**Arbeitsauftrag:**
Beantworte zur Buchbesprechung über Jiří Weil diese Fragen:
(a) Von welchem bis zu welchem Jahr lebte Jiří Weil?
(b) In welchem Jahr wurde die unabhängige Republik zum ersten Opfer von Hitlers Machtgelüsten?
(c) Welche Publizistin vergleicht das Elsass des 21. Jahrhunderts mit dem der dreißiger Jahre?

**Textauszug:**
<<<<
Aus dem Tschechischen von Avri Salamon.
Herausgegeben von Erhard Roy Wiehn
Konstanz 1999, 36 Seiten, EUR 9,20. ISBN 3-89649-440-6

 

 

 

 

 

 

Die NZZ schreibt in einer Buchbesprechung über Jiří Weil:

2. September 2008, Neue Zürcher Zeitung

Zur falschen Zeit am falschen Ort
Der Tscheche Jiří Weil überlebt schreibend den Holocaust
Ulrich M. Schmid

Die Tschechen haben schon immer einen besonderen Sinn für die Absurdität der Weltgeschichte gehabt. Die eigene Existenz haben sie in der Regel als Ausnahmefall erfahren: Die k. u. k. Bürokratie bedrohte das authentische Leben mit Rundstempeln und Ärmelschonern, nach der Erlangung der Unabhängigkeit fand sich die Tschechoslowakei als einzige osteuropäische Demokratie von autoritären Regimen umzingelt, 1939 wurde die unabhängige Republik zum ersten Opfer von Hitlers Machtgelüsten, nach dem Zweiten Weltkrieg behaupteten die Kommunisten zynisch, eine egalitäre und gerechte Gesellschaft zu schaffen, führten dabei aber nur eine bisher ungekannte Gewaltherrschaft ein.

Der tschechische Schriftsteller Jiří Weil (1900 bis 1959) ist durch seine Lebensdaten genau in den Strudel der Geschichte geraten. In jeder Epoche verfügte er über die falsche Identität: Im freien Staat der Zwischenkriegszeit war er Kommunist, im Moskau der dreissiger Jahre war er Antistalinist, während der nazideutschen Besetzung war er Jude, in der Nachkriegs-ČSSR war er ein unerwünschter Zeitzeuge jener Verbrechen, die unter der roten und der brauen Diktatur verübt worden waren. Möglicherweise hat aber gerade die jeweils windschiefe Perspektive Weils Blick für das Wesentliche geschärft. In seiner Prosa enthält er sich jeder moralischen Anklage. Mehr noch: Oft sublimiert er die absurden Geschehnisse in jenem typisch tschechischen Humor, der die Absurdität des Tatsächlichen nur schon durch schonungslose Benennung entlarvt.

Gleichzeitig kann Weil aber auch dem Tragischen mit einem fast antiken Furor zum Durchbruch verhelfen, ohne je ins Sentimentale abzugleiten. Die Heidelberger Slawisten Bettina Kaibach und Urs Heftrich legen nun einen äusserst lesenswerten Band mit Erzählungen vor, in dem das gesamte künstlerische Spektrum von Jiří Weil erkennbar wird. Der Text über das Strassburger Münster ist auch als Einzelausgabe mit einem Begleitessay erschienen – die Publizistin Alena Wagnerová wandelt fast siebzig Jahre später auf Weils Spuren und vergleicht das Elsass des 21. Jahrhunderts mit jenem der dreissiger Jahre.
>>>>
**Datenauszug:**
<<<<
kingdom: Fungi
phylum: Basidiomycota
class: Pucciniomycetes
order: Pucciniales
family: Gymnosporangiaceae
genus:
>>>>
**Lösung:**
(a) Von 1900 bis 1959.
(b) 1939.
(c) Alena Wagnerová.